▶ [PROBLEM TO WORK ON]:
Rewrite the rows below, putting "catalog number" wherever "catalogue / barcode" appears and leaving everything else unchanged.

▶ [STORED RECORDS]:
= = = = =
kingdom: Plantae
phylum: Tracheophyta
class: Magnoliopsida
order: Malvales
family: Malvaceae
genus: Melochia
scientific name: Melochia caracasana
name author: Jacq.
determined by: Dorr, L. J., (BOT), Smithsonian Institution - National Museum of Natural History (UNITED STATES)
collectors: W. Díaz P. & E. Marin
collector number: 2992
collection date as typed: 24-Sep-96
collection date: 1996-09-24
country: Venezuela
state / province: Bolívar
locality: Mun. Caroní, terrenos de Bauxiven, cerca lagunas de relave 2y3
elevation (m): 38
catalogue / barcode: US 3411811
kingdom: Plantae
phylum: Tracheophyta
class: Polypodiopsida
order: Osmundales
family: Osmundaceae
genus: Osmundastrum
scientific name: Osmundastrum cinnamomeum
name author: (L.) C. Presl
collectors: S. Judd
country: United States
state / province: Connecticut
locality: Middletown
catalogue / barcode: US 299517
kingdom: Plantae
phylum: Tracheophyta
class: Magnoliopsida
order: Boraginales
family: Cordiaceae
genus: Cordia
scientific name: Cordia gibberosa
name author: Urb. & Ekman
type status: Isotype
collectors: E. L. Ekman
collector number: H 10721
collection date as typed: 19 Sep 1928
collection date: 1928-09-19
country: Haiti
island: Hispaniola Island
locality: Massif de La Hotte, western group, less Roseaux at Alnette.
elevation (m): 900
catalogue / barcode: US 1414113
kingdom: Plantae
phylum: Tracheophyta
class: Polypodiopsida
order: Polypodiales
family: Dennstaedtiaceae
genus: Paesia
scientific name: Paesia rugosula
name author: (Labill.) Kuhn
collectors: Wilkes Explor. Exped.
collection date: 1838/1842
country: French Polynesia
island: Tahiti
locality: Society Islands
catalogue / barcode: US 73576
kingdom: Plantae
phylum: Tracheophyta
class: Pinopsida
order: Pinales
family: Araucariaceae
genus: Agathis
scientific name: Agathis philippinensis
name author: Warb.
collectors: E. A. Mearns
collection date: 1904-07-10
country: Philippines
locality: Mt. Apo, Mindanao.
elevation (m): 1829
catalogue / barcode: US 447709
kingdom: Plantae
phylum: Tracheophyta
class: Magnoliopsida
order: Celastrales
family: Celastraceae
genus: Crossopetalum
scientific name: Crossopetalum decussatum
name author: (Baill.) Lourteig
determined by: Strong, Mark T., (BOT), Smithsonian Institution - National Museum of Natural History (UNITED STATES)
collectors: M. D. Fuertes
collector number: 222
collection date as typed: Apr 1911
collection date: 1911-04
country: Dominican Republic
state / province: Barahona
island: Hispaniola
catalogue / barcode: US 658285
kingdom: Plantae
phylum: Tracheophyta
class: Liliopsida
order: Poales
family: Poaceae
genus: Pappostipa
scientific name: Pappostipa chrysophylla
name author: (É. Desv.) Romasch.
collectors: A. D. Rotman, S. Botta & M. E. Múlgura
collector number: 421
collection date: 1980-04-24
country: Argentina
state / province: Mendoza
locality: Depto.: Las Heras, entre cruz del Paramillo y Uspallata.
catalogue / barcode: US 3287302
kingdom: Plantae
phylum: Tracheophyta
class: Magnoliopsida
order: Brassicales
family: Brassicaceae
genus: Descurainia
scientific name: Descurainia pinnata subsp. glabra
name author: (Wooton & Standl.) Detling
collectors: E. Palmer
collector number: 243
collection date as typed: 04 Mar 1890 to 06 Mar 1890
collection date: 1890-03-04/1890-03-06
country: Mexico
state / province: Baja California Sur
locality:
= = = = =
▶ [SOLUTION FOR THIS PROBLEM]:
kingdom: Plantae
phylum: Tracheophyta
class: Magnoliopsida
order: Malvales
family: Malvaceae
genus: Melochia
scientific name: Melochia caracasana
name author: Jacq.
determined by: Dorr, L. J., (BOT), Smithsonian Institution - National Museum of Natural History (UNITED STATES)
collectors: W. Díaz P. & E. Marin
collector number: 2992
collection date as typed: 24-Sep-96
collection date: 1996-09-24
country: Venezuela
state / province: Bolívar
locality: Mun. Caroní, terrenos de Bauxiven, cerca lagunas de relave 2y3
elevation (m): 38
catalog number: US 3411811
kingdom: Plantae
phylum: Tracheophyta
class: Polypodiopsida
order: Osmundales
family: Osmundaceae
genus: Osmundastrum
scientific name: Osmundastrum cinnamomeum
name author: (L.) C. Presl
collectors: S. Judd
country: United States
state / province: Connecticut
locality: Middletown
catalog number: US 299517
kingdom: Plantae
phylum: Tracheophyta
class: Magnoliopsida
order: Boraginales
family: Cordiaceae
genus: Cordia
scientific name: Cordia gibberosa
name author: Urb. & Ekman
type status: Isotype
collectors: E. L. Ekman
collector number: H 10721
collection date as typed: 19 Sep 1928
collection date: 1928-09-19
country: Haiti
island: Hispaniola Island
locality: Massif de La Hotte, western group, less Roseaux at Alnette.
elevation (m): 900
catalog number: US 1414113
kingdom: Plantae
phylum: Tracheophyta
class: Polypodiopsida
order: Polypodiales
family: Dennstaedtiaceae
genus: Paesia
scientific name: Paesia rugosula
name author: (Labill.) Kuhn
collectors: Wilkes Explor. Exped.
collection date: 1838/1842
country: French Polynesia
island: Tahiti
locality: Society Islands
catalog number: US 73576
kingdom: Plantae
phylum: Tracheophyta
class: Pinopsida
order: Pinales
family: Araucariaceae
genus: Agathis
scientific name: Agathis philippinensis
name author: Warb.
collectors: E. A. Mearns
collection date: 1904-07-10
country: Philippines
locality: Mt. Apo, Mindanao.
elevation (m): 1829
catalog number: US 447709
kingdom: Plantae
phylum: Tracheophyta
class: Magnoliopsida
order: Celastrales
family: Celastraceae
genus: Crossopetalum
scientific name: Crossopetalum decussatum
name author: (Baill.) Lourteig
determined by: Strong, Mark T., (BOT), Smithsonian Institution - National Museum of Natural History (UNITED STATES)
collectors: M. D. Fuertes
collector number: 222
collection date as typed: Apr 1911
collection date: 1911-04
country: Dominican Republic
state / province: Barahona
island: Hispaniola
catalog number: US 658285
kingdom: Plantae
phylum: Tracheophyta
class: Liliopsida
order: Poales
family: Poaceae
genus: Pappostipa
scientific name: Pappostipa chrysophylla
name author: (É. Desv.) Romasch.
collectors: A. D. Rotman, S. Botta & M. E. Múlgura
collector number: 421
collection date: 1980-04-24
country: Argentina
state / province: Mendoza
locality: Depto.: Las Heras, entre cruz del Paramillo y Uspallata.
catalog number: US 3287302
kingdom: Plantae
phylum: Tracheophyta
class: Magnoliopsida
order: Brassicales
family: Brassicaceae
genus: Descurainia
scientific name: Descurainia pinnata subsp. glabra
name author: (Wooton & Standl.) Detling
collectors: E. Palmer
collector number: 243
collection date as typed: 04 Mar 1890 to 06 Mar 1890
collection date: 1890-03-04/1890-03-06
country: Mexico
state / province: Baja California Sur
locality:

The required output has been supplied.